What does it mean to have a "transient state" or a "transient phase" in an Ising model? I downloaded a simple implementation of the Ising model in C# from this link.
I have understood more or less the entire code except the following routine:
    private static void transient_results(double T)
    {
        for (int a = 1; a <= transient; a++)
        {
            array_to_list();
            for (int b = 1; b <= L * L; b++)
            {
                choose = choose_random_site("i", 0);
                posx = choose_random_site("x", choose);
                posy = choose_random_site("y", choose);

                if (test_flip(posx,posy,T))
                {
                    flip(posx,posy);
                }

                list.RemoveAt(choose);
            }
        }
    }

transient_results() takes the temperature T as a real value.
transient is an integer read directly from the console. This represents the count of transient sites.
array_to_list() is emptying up a list of strings and initializing it with new strings of the pattern "i , j". This is used as a site-locator. I.e. to keep track of the positions of processed/unprocessed sites.
This block
choose = choose_random_site("i", 0);
posx = choose_random_site("x", choose);
posy = choose_random_site("y", choose);

is selecting a random site and its corresponding (x, y) coordinate.
test_flip() cheks to see if the state flippable. This function returns a boolean value. Therefore, if a specific site is flippable, it is flipped.
Finally, no matter if a site is flippable or not, its site-locator string item is removed from the list, marking the site as already processed.

Questions:

*

*What does it mean to have a transient state or a transient phase in an Ising model?


*What does this function achieve altogether?

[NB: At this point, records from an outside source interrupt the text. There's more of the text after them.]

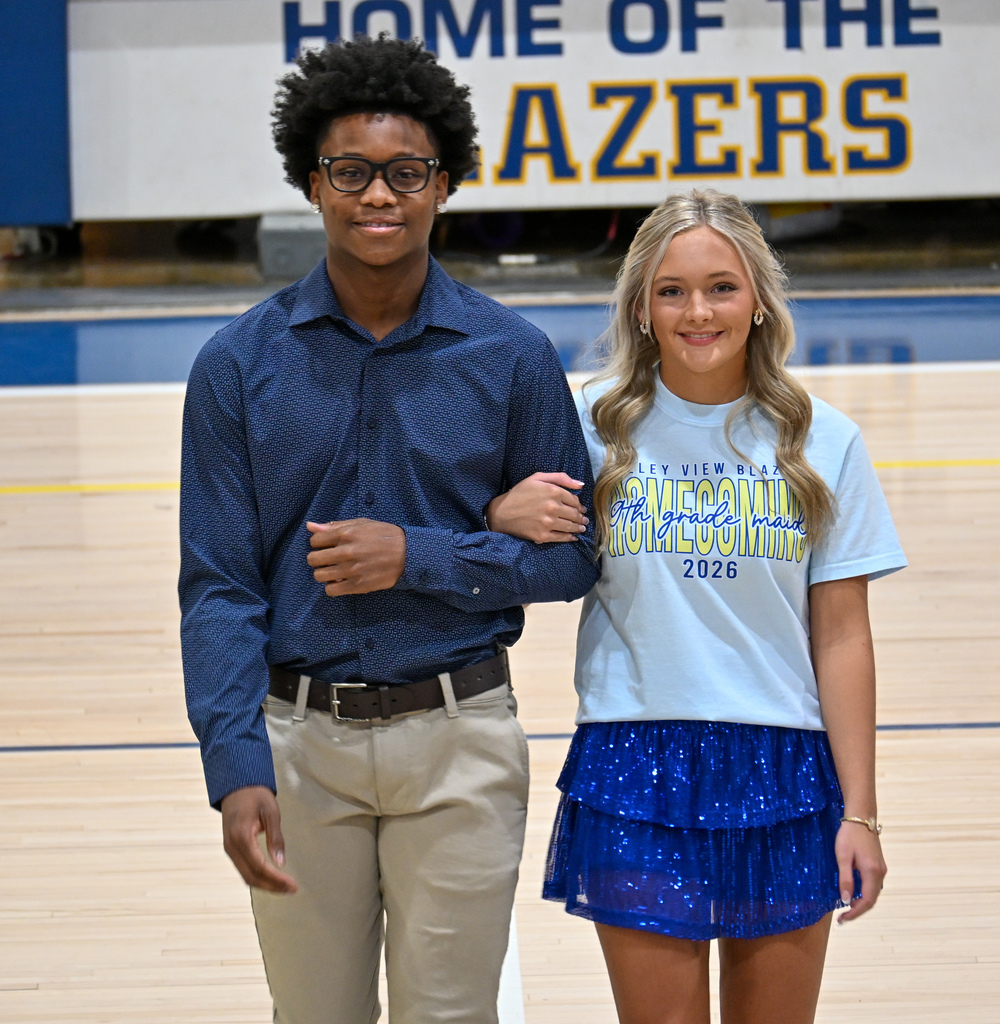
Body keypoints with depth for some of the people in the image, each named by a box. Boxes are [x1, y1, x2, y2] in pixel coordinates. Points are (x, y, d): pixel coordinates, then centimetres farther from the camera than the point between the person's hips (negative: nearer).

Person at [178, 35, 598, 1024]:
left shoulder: (512, 358, -3)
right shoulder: (239, 364, -3)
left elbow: (569, 556, 1)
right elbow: (217, 586, -5)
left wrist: (420, 556, -15)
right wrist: (236, 770, -16)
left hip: (458, 738, -1)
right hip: (297, 738, 1)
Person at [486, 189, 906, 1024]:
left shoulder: (821, 442, 1)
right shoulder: (594, 424, 0)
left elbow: (841, 636, 2)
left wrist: (859, 811, -1)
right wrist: (507, 513, -15)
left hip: (784, 772, 1)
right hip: (636, 772, -1)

*How is it going to influence the simulation?
 A: Conventional approaches uses something called single-spin-flip dynamics, depending on acceptance probability, either Metropolis or Glauber dynamics. See IsingLenzMC R package and associated paper Effective ergodicity in single-spin-flip dynamics. The cited code follows Metropolis dynamics. This is a 1D case but clearly separates temperature and other physical characteristics and investigates transient phases.

What does it mean to have a transient state or a transient phase in an Ising model?

Transient here is the number of MC walks, not the specific sites.
Transient phase here means transient to ergodic behaviour. In some literature this is called equilibration time or burn-in period.

What does this function achieve altogether?

The cited code first run a transient phase, an initial MC walks before measuring the observable, i.e., magnetisation, in the main MC-loop. During transient time, the system has not reached to an equilibrium and observable can not be reliably measured.

How is it going to influence the simulation?

This is something called 'approach to ergodicity', see cited paper. It is important that for equilibrium statistical mechanics, a system reaches to an ergodic state before observables are measured.
The following an authoritative book on the subject is highly recommended

*

*Monte Carlo Simulation in Statistical Physics An Introduction, Kurt Binder here.